Text block
When temperatures drop and snow falls, campsites become much less crowded. The fear of being cold keeps even avid campers bundled up indoors on winter nights. But there is no reason to lock yourself inside all winter.

With the right gear, any winter trip can be fun and comfortable.


Photo by papalar

Here are seven essential items for a comfortable winter camping trip:

1. Ultra-warm Sleeping Bag

When it comes time to curl up and close your eyes, the sleeping bag is responsible for keeping you toasty. Because of this, it is important to use a quality sleeping bag rated for the expected temperature.

The temperature ratings assigned to sleeping bags are approximations, but it is worth choosing one at or below the temperatures you expect (or fear) on your trip.

When sizing a winter sleeping bag, it is important to err on the side of roominess. You don’t want it to be huge, but allow enough room for extra layers and stashing things, like extra clothes, water bottles, and batteries.


Photo by Laurel Fan

Choosing between natural down and synthetic fill is often a matter of personal preference. One important consideration, however, is climate. Synthetics do much better in wet environments, like winter in the Northeast, while natural down is better suited to places with a dry winter, like Colorado.

When it comes to down sleeping bags, no one makes them better than Feathered Friends, a company based in Seattle, Washington. If you prefer synthetic, Mountain Hardwear is the standard among mountaineers.


Price: $154.95 – $174.95 | Mountain Hardwear Lamina

Note: You will sometimes hear people claim sleeping bags keep you warmest if you crawl in naked or wearing a single thin layer of clothing. This is simply not true. While you don’t want the fill of the sleeping bag to be compressed, physics tells us that the more layers of insulation you have around you, the warmer you will be.

2. A Bombproof Tent

After a sleeping bag, the piece of gear that will help keep you warm at night is your tent. Most people use four season or “expedition” style tents for winter camping. The major difference from summer tents is that winter tents have much less ventilating mesh.

Record set
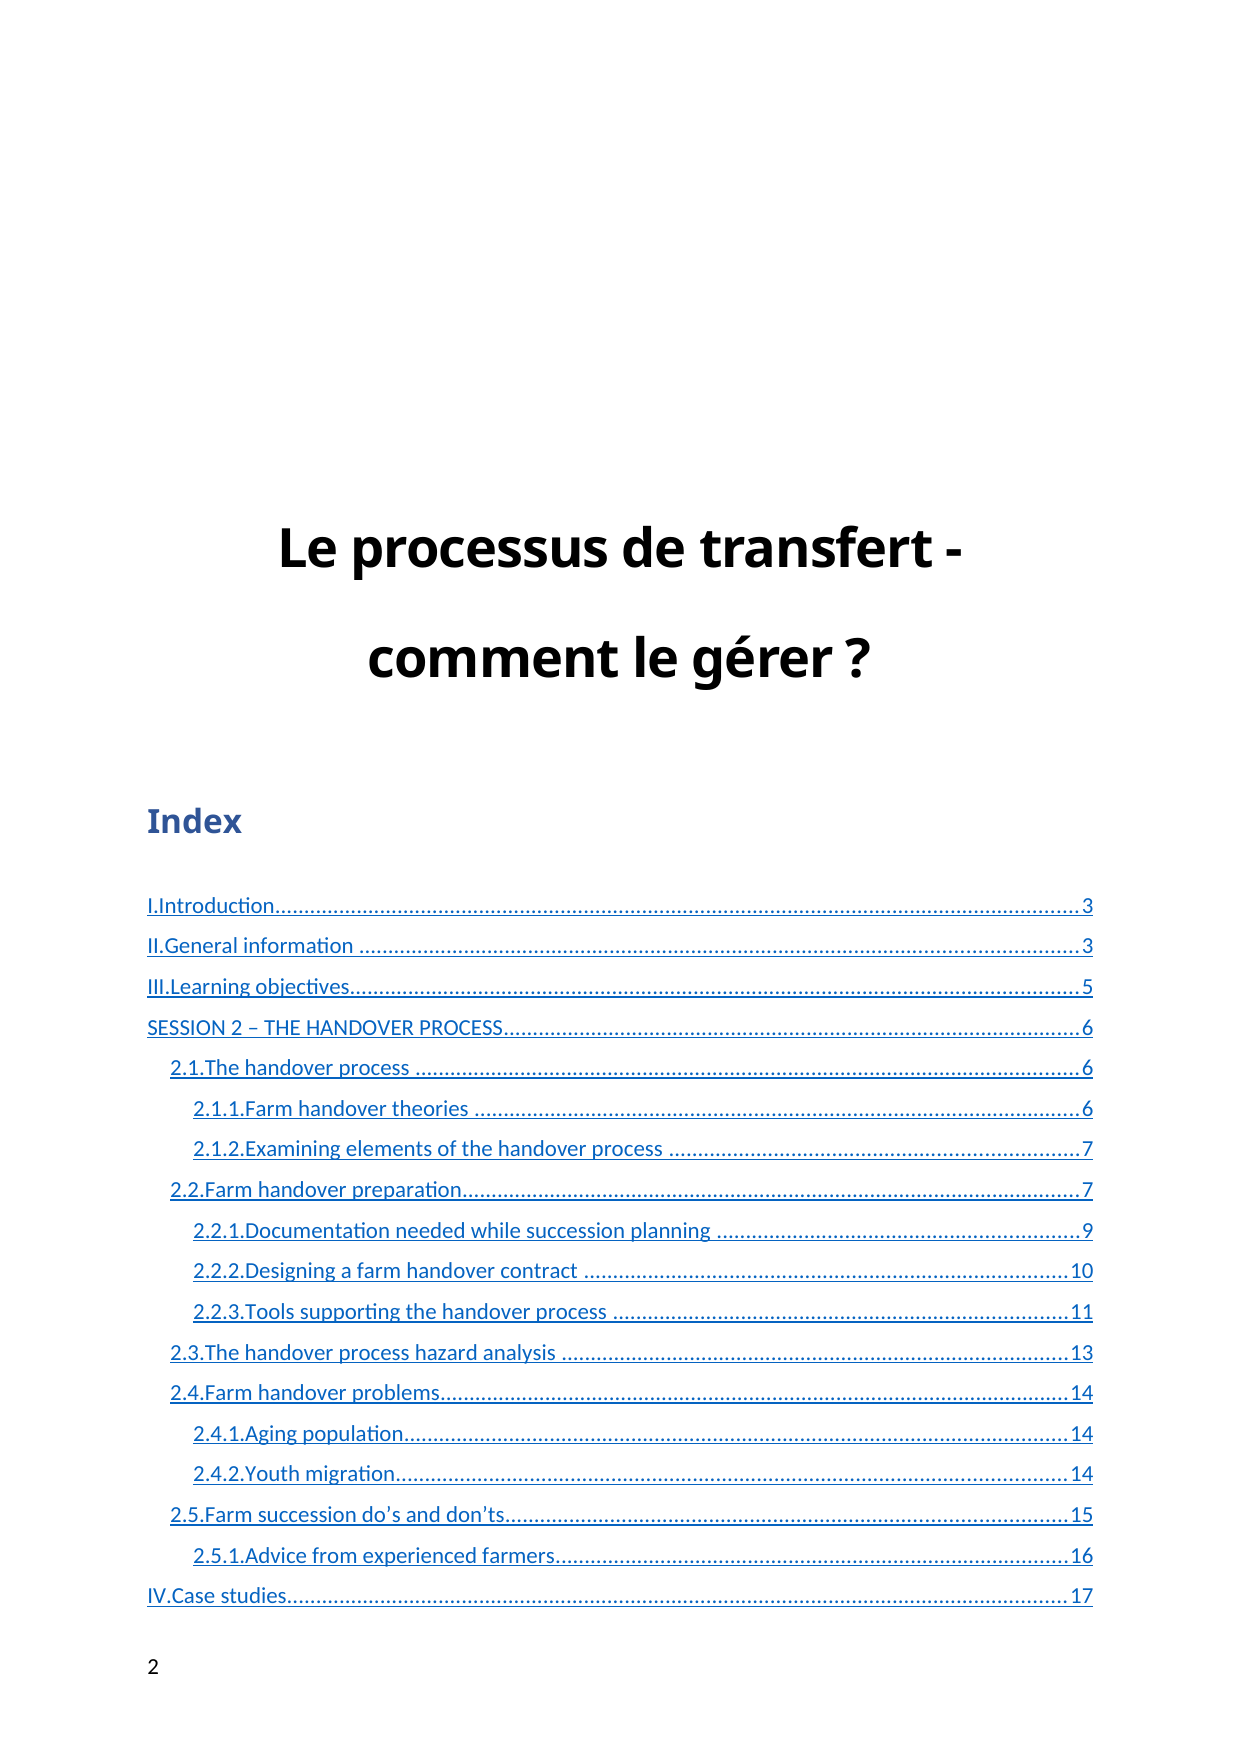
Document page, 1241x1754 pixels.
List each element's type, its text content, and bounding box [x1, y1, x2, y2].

text 2.1.2.Examining elements of the handover process 7 [193, 1134, 1093, 1159]
text 2.4.Farm handover problems 14 [170, 1378, 1093, 1402]
text 2.4.2.Youth migration 14 [193, 1459, 1093, 1484]
text 2.4.1.Aging population 14 [193, 1419, 1093, 1443]
subtitle Index [147, 798, 1093, 843]
title Le processus de transfert - comment le gérer ? [147, 509, 1093, 694]
text IV.Case studies 17 [147, 1581, 1093, 1606]
text 2.2.3.Tools supporting the handover process 11 [193, 1297, 1093, 1321]
text 2.2.Farm handover preparation 7 [170, 1175, 1093, 1199]
text II.General information 3 [147, 931, 1093, 956]
text 2.3.The handover process hazard analysis 13 [170, 1338, 1093, 1362]
text I.Introduction 3 [147, 891, 1093, 915]
text 2.1.The handover process 6 [170, 1053, 1093, 1077]
text 2.1.1.Farm handover theories 6 [193, 1094, 1093, 1118]
text 2.5.1.Advice from experienced farmers 16 [193, 1541, 1093, 1565]
text 2.2.2.Designing a farm handover contract 10 [193, 1256, 1093, 1281]
text 2.5.Farm succession do’s and don’ts 15 [170, 1500, 1093, 1524]
text III.Learning objectives 5 [147, 972, 1093, 996]
text 2.2.1.Documentation needed while succession planning 9 [193, 1216, 1093, 1240]
text SESSION 2 – THE HANDOVER PROCESS 6 [147, 1013, 1093, 1037]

Directions
A – In the winter camping article, which company is said to make the best down sleeping bags?
B – Shorten the paragraph of the winter camping article that begins "Choosing between natural down and synthetic fill", keeping its main facts.
The items play no role here.

Answers for this exercise
A – Feathered Friends, a company based in Seattle, Washington.

B – Down or synthetic fill is mostly personal preference, but climate matters. Synthetics do better in wet winters like the Northeast's, and down suits dry winters like Colorado's.